Het omstreden ontslag van een chronisch zieke mbo-student

De Zitting Marjolein deed een versnelde opleiding tot pedagogisch medewerker in de kinderopvang. Ze werd in haar proeftijd ontslagen. Werd ze gediscrimineerd omwille van haar ziekte?
De Zitting

Marjolein Fortuin is het type jonge vrouw dat je niet vaak ziet bij het College voor de Rechten van de Mens: een mbo-student met blond haar en blauwe ogen. Ze had een leerwerkplek in de kinderopvang en werd nog in haar proeftijd ontslagen. Kinderopvangorganisatie Blos zou haar hebben gediscrimineerd op grond van een chronische ziekte. En nu wil de pedagogisch medewerker in opleiding van het mensenrechtencollege weten: „Wat is mijn plek in de maatschappij?”

Marjolein leeft met een arbeidsbeperking, vertelt ze. Het kost de student moeite haar energie goed te verdelen, waardoor de omgeving haar niet voor vol aanziet: „Ik ben niet ziek genoeg én ik ben niet goed genoeg.” De handicap speelt op wanneer ze bij de naschoolse opvang begint aan een versnelde leer-werkopleiding – op woensdag naar school en op maandag, dinsdag en donderdag telkens een halve dag aan de slag. In „een snelkookpan” van anderhalf jaar wil ze haar diploma halen.

Het werk op de naschoolse opvang loopt lekker. „Kinderen vinden het fijn dat Marjolein er is!”, schrijft de werkbegeleider in de evaluatie. „Ouders zijn erg enthousiast. Ze stelt zich open op, vraagt medewerkers zelf om feedback en is een van de weinigen die de huishoudelijke taken uit zichzelf oppakt.” Maar acht uur les op school hakt erin, merkt Marjolein. Ze stapt naar de mentor en vraagt of ze om de week een schooldag thuis mag studeren. De mentor belooft het te bespreken met de kinderopvangorganisatie.

‘Klap in mijn gezicht’

Maar Blos ziet zo’n aanpassing in het leerwerkritme niet zitten, begrijpt de voorzitter. Waarom niet?

„Absoluut onacceptabel”, blaast de advocaat.

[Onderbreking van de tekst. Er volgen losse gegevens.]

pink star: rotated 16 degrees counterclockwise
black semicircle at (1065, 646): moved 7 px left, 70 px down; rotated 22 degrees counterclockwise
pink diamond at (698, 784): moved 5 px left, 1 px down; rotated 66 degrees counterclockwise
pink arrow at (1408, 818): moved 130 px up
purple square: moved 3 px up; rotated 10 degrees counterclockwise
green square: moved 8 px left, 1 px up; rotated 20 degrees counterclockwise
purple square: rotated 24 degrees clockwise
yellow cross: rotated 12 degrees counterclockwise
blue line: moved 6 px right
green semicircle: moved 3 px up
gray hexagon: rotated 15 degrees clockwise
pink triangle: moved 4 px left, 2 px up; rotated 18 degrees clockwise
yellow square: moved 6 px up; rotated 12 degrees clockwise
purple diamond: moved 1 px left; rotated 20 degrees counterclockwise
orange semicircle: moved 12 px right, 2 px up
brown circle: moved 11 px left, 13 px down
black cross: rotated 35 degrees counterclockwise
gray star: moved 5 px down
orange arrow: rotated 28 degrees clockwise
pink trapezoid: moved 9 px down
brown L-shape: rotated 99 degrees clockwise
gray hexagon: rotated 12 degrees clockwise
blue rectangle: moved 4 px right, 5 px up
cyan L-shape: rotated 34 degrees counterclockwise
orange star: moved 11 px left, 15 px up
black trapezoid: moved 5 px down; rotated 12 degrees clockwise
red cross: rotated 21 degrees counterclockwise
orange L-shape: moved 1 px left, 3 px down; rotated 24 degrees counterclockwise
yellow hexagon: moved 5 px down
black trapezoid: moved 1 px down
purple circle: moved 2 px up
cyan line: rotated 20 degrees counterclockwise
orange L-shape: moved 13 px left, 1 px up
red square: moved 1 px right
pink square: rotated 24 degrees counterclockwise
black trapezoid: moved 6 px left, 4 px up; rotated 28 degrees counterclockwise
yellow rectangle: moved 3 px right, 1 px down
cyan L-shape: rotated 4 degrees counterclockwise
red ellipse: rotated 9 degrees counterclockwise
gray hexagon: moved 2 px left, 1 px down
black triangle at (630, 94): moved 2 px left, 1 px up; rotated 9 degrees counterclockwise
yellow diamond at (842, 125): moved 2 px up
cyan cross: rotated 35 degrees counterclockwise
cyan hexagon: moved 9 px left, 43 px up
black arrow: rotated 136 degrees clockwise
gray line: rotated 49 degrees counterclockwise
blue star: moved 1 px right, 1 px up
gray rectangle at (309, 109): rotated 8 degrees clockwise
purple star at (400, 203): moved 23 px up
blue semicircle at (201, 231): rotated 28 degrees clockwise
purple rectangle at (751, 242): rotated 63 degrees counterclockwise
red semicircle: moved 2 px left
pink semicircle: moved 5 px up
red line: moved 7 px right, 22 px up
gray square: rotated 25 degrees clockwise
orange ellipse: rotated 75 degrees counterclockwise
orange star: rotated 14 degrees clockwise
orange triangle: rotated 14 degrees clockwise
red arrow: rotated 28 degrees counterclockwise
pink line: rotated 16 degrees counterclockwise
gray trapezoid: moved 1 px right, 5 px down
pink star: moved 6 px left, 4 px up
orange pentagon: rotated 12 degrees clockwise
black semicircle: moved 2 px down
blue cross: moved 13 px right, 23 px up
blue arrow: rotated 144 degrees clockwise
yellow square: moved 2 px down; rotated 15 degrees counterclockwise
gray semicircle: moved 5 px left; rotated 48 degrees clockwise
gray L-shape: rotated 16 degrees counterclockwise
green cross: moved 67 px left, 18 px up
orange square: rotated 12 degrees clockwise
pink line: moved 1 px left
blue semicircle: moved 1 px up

Daarnaast is het ook strijdig met de stageovereenkomst. „Daarmee kun je onmogelijk binnen anderhalf jaar je diploma halen voor een opleiding die normaal drie jaar duurt.” En dat niet Marjolein maar de mentor dit verzoek deed, was een ernstige inschattingsfout. „Dat heeft de basis van vertrouwen, openheid en eerlijkheid weggeslagen.”

Jammer dat niemand van school aanwezig is, zegt de voorzitter. „Begrijp ik goed dat dit verzoek voor Blos aanleiding was voor een vertrouwensbreuk? Normaal gesproken begint dan een dialoog.”

Dat gesprek kwam vijf dagen later, haast de personeelsmanager zich te zeggen. En toen toonde Blos zich inschikkelijk. Na overleg met de werkbegeleider kon Marjolein op vrijdag in plaats van donderdag werken en hoefde ze geen teamvergaderingen meer bij te wonen. Een gunst, prijst Blos zichzelf. „Wij hebben als werkgever aanpassingen gedaan terwijl de werknemer onvoldoende openheid had gegeven.”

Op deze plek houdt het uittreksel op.